How does this form of water differ from that created during the preparation of water samples used in frozen hydrated electron microscopy studies?
As long as water remains wet, I am okay with whatever you want to call it.
The vaccines are dangerous and the masks don’t protect you from anything.
Our governments are all criminals and we are heading into a dark age.
So … what was it you were saying about water?
Amen to that! Scary dark ages ahead!
Shut up.
As long as water remains wet, I am okay with whatever you want to call it.
The vaccines are dangerous and the masks don’t protect you from anything.
Our governments are all criminals and we are heading into a dark age.
So … what was it you were saying about water?
This really reminds me of supercritical CO2, although instead of existing as a state between the liquid and gas states above the triple point, it’s like it sits somewhere between the solid and liquid states, and instead of using high pressure and heat to attain it, low temperatures and mechanical processing are necessary.
I wonder if we’ll reconsider this about ALL of these seemingly simple compounds necessary for life, now? The implications for this could be even bigger if this is applicable in more compounds in a similar fashion.
Potential energy source?!
No cat, no cradle.
Sounds like a great way to store and recover energy (heat) in extremely cold environments.
I had an idea about protons becoming retroreflective to gravity flows a few years ago; it implied protons (and neutrons) can concentrate the energy carried with such information flows. As hydrogen ions are single protons, spinning bound hydrogen ions would show this cold-focusing effect best as the spins of other bound ions impart positional oscillations in their nucleons, interfering with the focus except between atoms spinning at identical rates on a common axis. This cold proton effect would strengthen and lengthen the Van der Waals bonds for any atoms bound to hydrogen, compared to conventional predictions.

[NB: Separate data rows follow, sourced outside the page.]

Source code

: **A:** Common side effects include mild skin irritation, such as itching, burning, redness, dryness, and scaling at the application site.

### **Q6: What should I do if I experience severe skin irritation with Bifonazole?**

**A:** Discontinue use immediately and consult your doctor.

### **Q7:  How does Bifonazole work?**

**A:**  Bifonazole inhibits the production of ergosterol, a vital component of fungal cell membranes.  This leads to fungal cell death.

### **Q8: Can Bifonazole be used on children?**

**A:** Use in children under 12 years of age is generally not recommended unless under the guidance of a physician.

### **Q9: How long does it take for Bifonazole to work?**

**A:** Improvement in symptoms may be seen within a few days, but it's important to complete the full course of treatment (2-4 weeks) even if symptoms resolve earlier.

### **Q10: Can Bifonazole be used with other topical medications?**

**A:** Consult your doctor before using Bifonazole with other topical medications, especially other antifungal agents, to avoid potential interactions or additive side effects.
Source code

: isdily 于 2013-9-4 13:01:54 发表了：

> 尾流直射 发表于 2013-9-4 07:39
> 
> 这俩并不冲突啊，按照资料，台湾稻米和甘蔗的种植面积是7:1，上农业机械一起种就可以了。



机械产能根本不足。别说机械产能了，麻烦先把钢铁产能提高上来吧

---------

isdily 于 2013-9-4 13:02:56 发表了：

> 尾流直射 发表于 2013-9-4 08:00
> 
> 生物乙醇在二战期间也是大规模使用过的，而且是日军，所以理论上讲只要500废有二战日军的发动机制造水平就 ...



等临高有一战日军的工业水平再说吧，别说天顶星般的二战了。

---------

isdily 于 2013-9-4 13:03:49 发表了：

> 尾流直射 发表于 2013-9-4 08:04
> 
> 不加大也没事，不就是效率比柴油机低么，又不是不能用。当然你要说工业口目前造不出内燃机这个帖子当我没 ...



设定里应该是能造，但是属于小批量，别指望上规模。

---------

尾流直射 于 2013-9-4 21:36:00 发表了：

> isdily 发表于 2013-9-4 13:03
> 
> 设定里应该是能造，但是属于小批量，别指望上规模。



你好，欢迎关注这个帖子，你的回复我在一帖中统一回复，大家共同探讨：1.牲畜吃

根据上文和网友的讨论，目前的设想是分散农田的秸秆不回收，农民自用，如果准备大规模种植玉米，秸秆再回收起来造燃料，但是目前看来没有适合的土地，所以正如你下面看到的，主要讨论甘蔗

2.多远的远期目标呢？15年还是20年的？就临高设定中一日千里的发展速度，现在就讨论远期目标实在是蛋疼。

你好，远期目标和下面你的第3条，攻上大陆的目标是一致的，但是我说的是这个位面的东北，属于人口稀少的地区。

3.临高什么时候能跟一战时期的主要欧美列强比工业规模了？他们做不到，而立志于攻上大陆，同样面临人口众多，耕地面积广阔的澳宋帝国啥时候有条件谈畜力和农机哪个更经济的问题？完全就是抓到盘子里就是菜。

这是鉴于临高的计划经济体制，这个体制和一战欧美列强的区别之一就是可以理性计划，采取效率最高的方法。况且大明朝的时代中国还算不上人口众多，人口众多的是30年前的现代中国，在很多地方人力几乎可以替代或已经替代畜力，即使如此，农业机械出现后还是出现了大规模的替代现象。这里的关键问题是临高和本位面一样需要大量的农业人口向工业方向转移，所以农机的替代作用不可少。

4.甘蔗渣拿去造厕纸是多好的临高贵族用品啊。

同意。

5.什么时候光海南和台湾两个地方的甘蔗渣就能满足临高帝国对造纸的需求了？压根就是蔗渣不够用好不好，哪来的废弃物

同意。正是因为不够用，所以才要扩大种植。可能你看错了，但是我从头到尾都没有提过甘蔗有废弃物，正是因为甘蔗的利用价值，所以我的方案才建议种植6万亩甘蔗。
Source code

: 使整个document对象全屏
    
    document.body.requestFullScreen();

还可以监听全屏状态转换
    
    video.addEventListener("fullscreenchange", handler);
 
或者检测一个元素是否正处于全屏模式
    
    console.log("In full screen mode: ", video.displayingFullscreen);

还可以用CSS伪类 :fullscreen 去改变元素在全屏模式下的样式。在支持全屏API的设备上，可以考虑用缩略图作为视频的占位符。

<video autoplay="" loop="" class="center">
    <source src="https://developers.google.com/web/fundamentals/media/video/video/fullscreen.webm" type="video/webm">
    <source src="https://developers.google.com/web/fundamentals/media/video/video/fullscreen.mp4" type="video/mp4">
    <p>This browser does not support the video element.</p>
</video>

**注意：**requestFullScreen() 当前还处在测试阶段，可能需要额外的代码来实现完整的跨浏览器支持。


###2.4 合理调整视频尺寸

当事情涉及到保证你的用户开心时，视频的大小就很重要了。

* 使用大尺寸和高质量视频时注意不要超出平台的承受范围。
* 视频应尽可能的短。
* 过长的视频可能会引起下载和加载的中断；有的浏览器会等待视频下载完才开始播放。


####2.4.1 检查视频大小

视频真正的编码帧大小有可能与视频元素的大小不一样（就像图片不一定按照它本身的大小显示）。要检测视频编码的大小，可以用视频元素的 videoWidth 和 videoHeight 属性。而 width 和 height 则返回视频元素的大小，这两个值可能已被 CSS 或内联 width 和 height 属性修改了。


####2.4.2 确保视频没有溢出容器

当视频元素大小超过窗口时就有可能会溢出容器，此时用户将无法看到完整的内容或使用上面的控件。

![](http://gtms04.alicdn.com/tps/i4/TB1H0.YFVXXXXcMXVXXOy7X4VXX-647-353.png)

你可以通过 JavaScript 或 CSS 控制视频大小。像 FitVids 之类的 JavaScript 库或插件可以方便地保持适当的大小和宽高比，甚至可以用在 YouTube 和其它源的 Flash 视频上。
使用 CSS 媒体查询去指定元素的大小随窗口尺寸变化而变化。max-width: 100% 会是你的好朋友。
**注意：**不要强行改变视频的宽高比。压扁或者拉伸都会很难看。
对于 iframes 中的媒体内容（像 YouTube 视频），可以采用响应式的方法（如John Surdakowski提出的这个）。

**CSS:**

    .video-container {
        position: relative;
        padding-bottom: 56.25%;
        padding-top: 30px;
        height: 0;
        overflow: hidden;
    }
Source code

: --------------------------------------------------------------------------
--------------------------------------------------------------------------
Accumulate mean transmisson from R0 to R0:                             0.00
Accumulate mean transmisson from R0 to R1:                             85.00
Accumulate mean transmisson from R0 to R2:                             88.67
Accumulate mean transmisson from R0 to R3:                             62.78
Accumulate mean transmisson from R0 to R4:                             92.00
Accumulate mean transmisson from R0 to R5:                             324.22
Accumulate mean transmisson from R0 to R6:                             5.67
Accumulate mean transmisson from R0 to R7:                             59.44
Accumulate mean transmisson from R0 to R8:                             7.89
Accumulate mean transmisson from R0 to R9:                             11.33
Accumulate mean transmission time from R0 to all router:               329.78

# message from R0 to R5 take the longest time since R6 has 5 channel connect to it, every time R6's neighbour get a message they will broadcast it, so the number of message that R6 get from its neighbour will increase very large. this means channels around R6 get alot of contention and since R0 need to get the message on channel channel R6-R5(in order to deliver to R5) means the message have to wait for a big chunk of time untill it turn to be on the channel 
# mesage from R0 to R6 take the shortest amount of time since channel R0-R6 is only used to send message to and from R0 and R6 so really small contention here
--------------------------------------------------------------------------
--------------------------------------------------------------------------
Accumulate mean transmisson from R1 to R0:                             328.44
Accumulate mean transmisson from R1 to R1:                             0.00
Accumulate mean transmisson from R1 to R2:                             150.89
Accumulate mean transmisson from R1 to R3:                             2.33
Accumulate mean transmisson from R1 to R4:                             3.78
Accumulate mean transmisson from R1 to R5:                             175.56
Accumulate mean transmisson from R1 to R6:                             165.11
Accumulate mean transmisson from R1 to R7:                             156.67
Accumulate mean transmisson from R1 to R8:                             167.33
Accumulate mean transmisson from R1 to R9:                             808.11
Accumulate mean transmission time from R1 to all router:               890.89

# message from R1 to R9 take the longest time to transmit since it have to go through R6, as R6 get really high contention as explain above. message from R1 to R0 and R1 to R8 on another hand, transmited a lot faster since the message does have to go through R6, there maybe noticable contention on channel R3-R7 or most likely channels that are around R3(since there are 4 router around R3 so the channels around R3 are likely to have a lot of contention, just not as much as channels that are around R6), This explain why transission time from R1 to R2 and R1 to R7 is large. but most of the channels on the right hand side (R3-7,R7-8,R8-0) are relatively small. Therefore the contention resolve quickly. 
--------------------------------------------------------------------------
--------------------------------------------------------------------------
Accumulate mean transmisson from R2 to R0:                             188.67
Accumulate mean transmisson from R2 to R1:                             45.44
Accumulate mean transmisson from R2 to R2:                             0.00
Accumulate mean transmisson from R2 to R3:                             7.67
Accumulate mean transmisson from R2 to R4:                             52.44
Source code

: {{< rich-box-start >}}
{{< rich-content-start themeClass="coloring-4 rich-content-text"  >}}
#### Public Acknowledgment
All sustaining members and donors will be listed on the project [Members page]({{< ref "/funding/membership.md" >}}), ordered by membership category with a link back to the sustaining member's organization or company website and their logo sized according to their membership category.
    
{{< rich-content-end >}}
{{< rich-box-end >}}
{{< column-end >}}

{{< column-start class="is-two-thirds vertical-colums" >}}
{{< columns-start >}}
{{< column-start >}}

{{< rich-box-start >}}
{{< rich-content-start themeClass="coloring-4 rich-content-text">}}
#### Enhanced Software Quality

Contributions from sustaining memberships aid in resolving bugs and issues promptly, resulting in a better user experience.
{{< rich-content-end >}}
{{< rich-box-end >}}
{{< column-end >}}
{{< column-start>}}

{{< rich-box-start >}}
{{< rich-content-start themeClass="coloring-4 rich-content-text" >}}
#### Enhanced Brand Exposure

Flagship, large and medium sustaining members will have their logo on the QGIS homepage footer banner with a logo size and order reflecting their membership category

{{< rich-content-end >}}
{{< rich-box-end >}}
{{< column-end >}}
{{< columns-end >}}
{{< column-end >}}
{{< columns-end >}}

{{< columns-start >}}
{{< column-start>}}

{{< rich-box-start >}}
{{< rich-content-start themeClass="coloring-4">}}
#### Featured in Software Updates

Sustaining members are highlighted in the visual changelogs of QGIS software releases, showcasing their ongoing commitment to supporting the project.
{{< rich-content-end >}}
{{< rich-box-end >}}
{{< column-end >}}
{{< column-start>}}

First, let me begin by stating, “I am not a scientist. I am a minister.” I believe that one day. Science and religion converge, and become one. Each being able to explain the other. After digesting the material online regarding medium density amorphous ice. With the release of more energy when heating the ice, “why couldn’t that energy be harnessed, and used for human consumption?”
This sheds more light on my understanding. Before the great flood, the upper atmosphere was shielded by the formation of a dome of ice (medium-density amorphous ice perhaps?) that surrounded the globe like a bubble. It was impeccably clear like glass and in the morning or evening times might have even reflected back images of earths surface when the sun hit it at an angle or during eclipses. This means, as spectators, the dinosaurs might have seen a faint mirrored projection of the entire continent played out across the sky.